*Oil Balanced on Competing News*

The US increase in virus cases is causing concerns for the recovery of demand for oil and more generally of attempts to return life around the globe to normal. The second wave of virus cases has put in doubt plans by many states to further relax lockdown measures, delaying further a return to normality of the one of the largest oil consuming countries in the world. However, there are signs of life with the EIA reporting a 4.8 million bbls draw in gasoline last week, in a sign that American demand is starting to pick up again.

*Libya Back in the Game*

It was announced yesterday that the National Oil Corporation of Libya had lifted force majeure on the Es Sider oil facility. However, things have not returned to normal as production is still being prevented, as armed guards are stopping loadings. Libya’s production has dropped from a pre-civil war level of 1.6 million bpd to a mere 100,000. In a time of a crude glut this has been music to the ears of other producers, but with increasing prices and the potential for increase in Libyan production, they could be back again soon.

*Crude El Mexicano*

The US has increased it crude imports from Mexico to 8 year highs. Levels rose from 834,000 bpd to 1.3 million at the start of July, levels not seen since February 2002. Mexico had agreed to be part of the OPEC+ cuts, committing to 100,00 bbls, far less than the 25% from other members. Without these extra cuts they have had extra production to offload and that has found its way into the arms of American refiners.
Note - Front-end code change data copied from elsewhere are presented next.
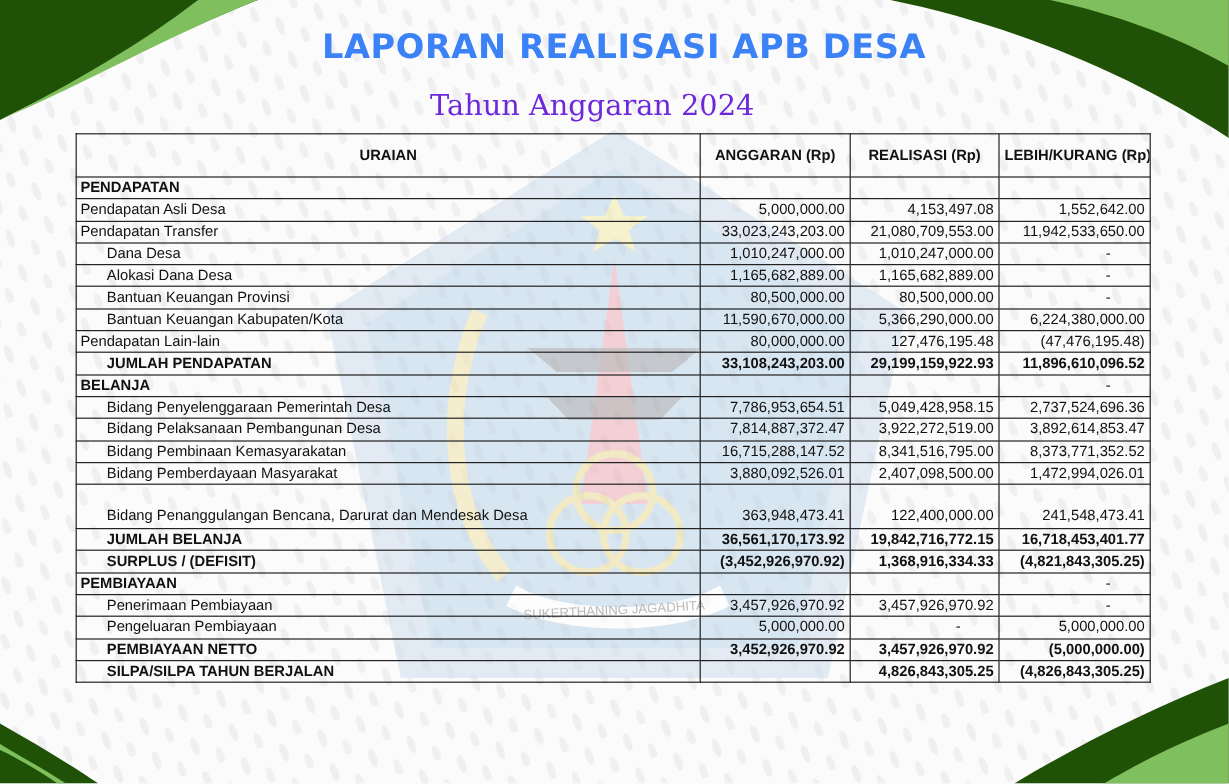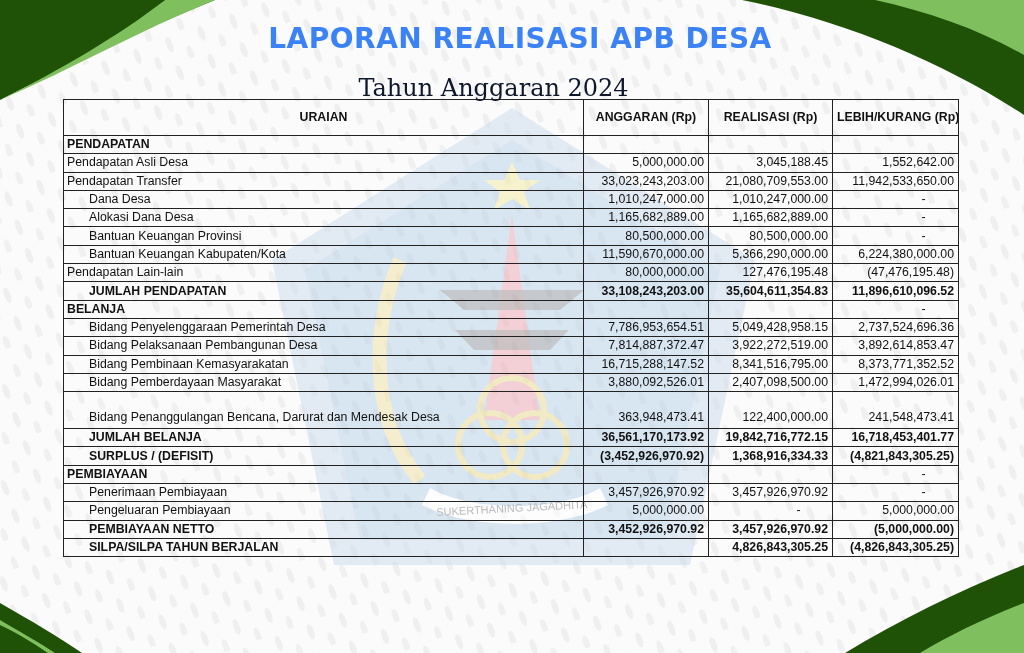--- a/index.html
+++ b/index.html
@@ -10,25 +10,25 @@
       color: #111;
     }
     .bg-layer { position: absolute; inset: 0; z-index: 0; }
     .title {
       position: absolute; left: 0; top: 14px; width: 1024px; text-align: center;
       font-family: "DejaVu Sans", sans-serif; font-weight: bold; font-size: 28px;
       letter-spacing: 0.5px; color: #3b82f6; z-index: 3; margin: 8px;
     }
     .subtitle {
       position: absolute; left: 0; top: 74px; width: 987px; text-align: center;
-      font-family: "DejaVu Serif", serif; font-size: 24px; color: #0f172a; z-index: 3; margin: 0;
+      font-family: "DejaVu Serif", serif; font-size: 24px; color: #6d28d9; z-index: 3; margin: 0;
     }
     .watermark { position: absolute; left: 0; top: 0; z-index: 1; opacity: 0.9; }
     table.report {
-      position: absolute; left: 63px; top: 99px; z-index: 2;
+      position: absolute; left: 63px; top: 111px; z-index: 2;
       border-collapse: collapse; table-layout: fixed; width: 895px;
       font-family: "Liberation Sans", sans-serif; font-size: 12.3px;
       background: transparent;
     }
     table.report col.c1 { width: 520px; }
     table.report col.c2 { width: 125px; }
     table.report col.c3 { width: 124px; }
     table.report col.c4 { width: 126px; }
     table.report td, table.report th {
       border: 1.3px solid #222; padding: 0 4px; height: 17.3px; line-height: 17px;
@@ -116,21 +116,21 @@
   <tbody id="table-body">
       <tr class="section">
         <td class="label lvl0">PENDAPATAN</td>
         <td class="num"></td>
         <td class="num"></td>
         <td class="num"></td>
       </tr>
       <tr>
         <td class="label lvl0">Pendapatan Asli Desa</td>
         <td class="num">5,000,000.00</td>
-        <td class="num">3,045,188.45</td>
+        <td class="num">4,153,497.08</td>
         <td class="num">1,552,642.00</td>
       </tr>
       <tr>
         <td class="label lvl0">Pendapatan Transfer</td>
         <td class="num">33,023,243,203.00</td>
         <td class="num">21,080,709,553.00</td>
         <td class="num">11,942,533,650.00</td>
       </tr>
       <tr>
         <td class="label lvl1">Dana Desa</td>
@@ -158,21 +158,21 @@
       </tr>
       <tr>
         <td class="label lvl0">Pendapatan Lain-lain</td>
         <td class="num">80,000,000.00</td>
         <td class="num">127,476,195.48</td>
         <td class="num">(47,476,195.48)</td>
       </tr>
       <tr class="bold">
         <td class="label lvl1">JUMLAH PENDAPATAN</td>
         <td class="num">33,108,243,203.00</td>
-        <td class="num">35,604,611,354.83</td>
+        <td class="num">29,199,159,922.93</td>
         <td class="num">11,896,610,096.52</td>
       </tr>
       <tr class="section">
         <td class="label lvl0">BELANJA</td>
         <td class="num"></td>
         <td class="num"></td>
         <td class="num dash">-</td>
       </tr>
       <tr>
         <td class="label lvl1">Bidang Penyelenggaraan Pemerintah Desa</td>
*Shandong Refiners at New Record Rate*

The independent refineries in Shandong province pushed up their run rates to 79% in June. This was over 1% higher than the previous month, as the area recovered from lockdown and huge imports of crude needed processing. We noted previously the queues of tankers awaiting discharge, something that has pushed up crude imports 7% from May.

*First Chinese Export Licence*

Zhejiang petroleum & Chemical Co has been granted China’s first private licence to export refined oil products. Exports will still be limited by a government quota, but it is a move towards a change in prospects whereby China could before a significant exporter of key refined products.